As well as being model cell membranes, lipid vesicles are widely used as an encapsulation technology due to their impermeable membrane. Hydrogels are similarly useful due to their biocompatibility, mechanical strength, and potential for stimulus-responsive behaviour.
By combining these two structures, the benefits of both can be reaped, giving a structure with both mechanical strength and the possibility to encapsulate actives within an impermeable membrane.
However, the interactions between the gel and membrane, and their implications, are not well understood. This thesis considers two different composite structures of lipid vesicles and hydrogels as potential systems for encapsulation and controlled release. These structures are hydrogel-embedded vesicles, and Gel-Filled Vesicles (GFVs). The hydrogel-embedded vesicles are subjected to different types of mechanical stresses. Osmotic shocks are used to apply a uniform pressure on the lipid bilayer, and compression of the hydrogel by a micromanipulator is used to cause a uni-directional force.

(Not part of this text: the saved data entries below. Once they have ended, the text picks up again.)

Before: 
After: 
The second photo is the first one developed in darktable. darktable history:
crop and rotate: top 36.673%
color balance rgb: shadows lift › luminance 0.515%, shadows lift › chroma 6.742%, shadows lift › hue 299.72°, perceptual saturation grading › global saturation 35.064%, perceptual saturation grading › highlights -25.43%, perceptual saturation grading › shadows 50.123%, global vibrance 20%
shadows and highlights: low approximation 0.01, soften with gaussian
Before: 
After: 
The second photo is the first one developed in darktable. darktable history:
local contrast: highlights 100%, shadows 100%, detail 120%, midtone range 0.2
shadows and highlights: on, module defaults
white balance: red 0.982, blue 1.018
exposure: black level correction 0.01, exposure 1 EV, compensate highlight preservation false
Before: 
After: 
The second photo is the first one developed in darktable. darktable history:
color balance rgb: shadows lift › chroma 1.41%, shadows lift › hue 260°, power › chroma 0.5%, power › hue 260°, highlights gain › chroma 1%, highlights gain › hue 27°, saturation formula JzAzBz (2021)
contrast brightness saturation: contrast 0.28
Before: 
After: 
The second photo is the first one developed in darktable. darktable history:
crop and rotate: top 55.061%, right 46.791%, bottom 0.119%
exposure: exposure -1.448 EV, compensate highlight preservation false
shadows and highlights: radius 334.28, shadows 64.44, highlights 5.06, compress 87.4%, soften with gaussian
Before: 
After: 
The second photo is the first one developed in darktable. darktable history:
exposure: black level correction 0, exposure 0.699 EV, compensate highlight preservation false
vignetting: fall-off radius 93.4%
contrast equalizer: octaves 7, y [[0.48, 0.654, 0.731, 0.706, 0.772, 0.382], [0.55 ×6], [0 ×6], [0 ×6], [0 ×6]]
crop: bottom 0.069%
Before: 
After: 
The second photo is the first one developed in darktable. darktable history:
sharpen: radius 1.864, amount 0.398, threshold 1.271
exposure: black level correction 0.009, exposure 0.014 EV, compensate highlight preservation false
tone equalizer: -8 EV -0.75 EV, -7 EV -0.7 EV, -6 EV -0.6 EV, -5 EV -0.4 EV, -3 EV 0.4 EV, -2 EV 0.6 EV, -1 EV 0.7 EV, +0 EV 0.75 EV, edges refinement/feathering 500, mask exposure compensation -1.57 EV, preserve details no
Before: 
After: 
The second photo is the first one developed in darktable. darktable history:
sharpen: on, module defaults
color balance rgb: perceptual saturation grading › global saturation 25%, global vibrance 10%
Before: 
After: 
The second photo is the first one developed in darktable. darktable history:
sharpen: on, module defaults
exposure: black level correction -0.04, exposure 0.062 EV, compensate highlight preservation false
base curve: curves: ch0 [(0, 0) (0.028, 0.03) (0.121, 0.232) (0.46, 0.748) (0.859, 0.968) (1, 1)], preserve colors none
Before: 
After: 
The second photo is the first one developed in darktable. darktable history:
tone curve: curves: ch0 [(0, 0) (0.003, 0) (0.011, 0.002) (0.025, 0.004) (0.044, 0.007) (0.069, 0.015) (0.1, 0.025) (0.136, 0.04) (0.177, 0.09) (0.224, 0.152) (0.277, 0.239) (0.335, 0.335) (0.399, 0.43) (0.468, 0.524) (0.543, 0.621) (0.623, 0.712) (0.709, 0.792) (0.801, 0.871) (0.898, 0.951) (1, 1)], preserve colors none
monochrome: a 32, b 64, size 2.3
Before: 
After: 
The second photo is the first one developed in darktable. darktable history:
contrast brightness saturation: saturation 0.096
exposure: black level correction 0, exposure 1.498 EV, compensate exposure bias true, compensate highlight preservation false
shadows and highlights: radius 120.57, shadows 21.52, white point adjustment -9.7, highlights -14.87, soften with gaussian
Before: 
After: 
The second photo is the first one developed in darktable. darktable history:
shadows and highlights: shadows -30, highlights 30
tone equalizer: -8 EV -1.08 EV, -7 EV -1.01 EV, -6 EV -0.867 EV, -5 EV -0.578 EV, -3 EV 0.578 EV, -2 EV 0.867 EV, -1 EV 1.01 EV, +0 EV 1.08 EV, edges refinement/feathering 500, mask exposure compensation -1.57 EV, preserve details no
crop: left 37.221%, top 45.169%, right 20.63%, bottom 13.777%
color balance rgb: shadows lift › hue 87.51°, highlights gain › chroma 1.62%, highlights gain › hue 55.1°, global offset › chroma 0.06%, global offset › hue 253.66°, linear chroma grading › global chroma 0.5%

Agarose-embedded vesicles are shown to experience an adhesive interaction between the membrane and the gel, causing vesicle behaviours to be altered in comparison to free-floating vesicles. Of particular note is the formation of a buckled morphology for embedded vesicles subjected to hyperosmotic shocks.

Additionally, the formation of GFVs demonstrating the poration mechanism of controlled release is attempted. A suitable gel core of poly(acrylamide-co-acrylic acid) is synthesised and characterised for Upper Critical Solution Temperature behaviour.

In summary, this thesis demonstrates that interactions between the lipid bilayer and a hydrogel can strongly affect membrane behaviours, and therefore their uses for either encapsulation systems or for biophysical models.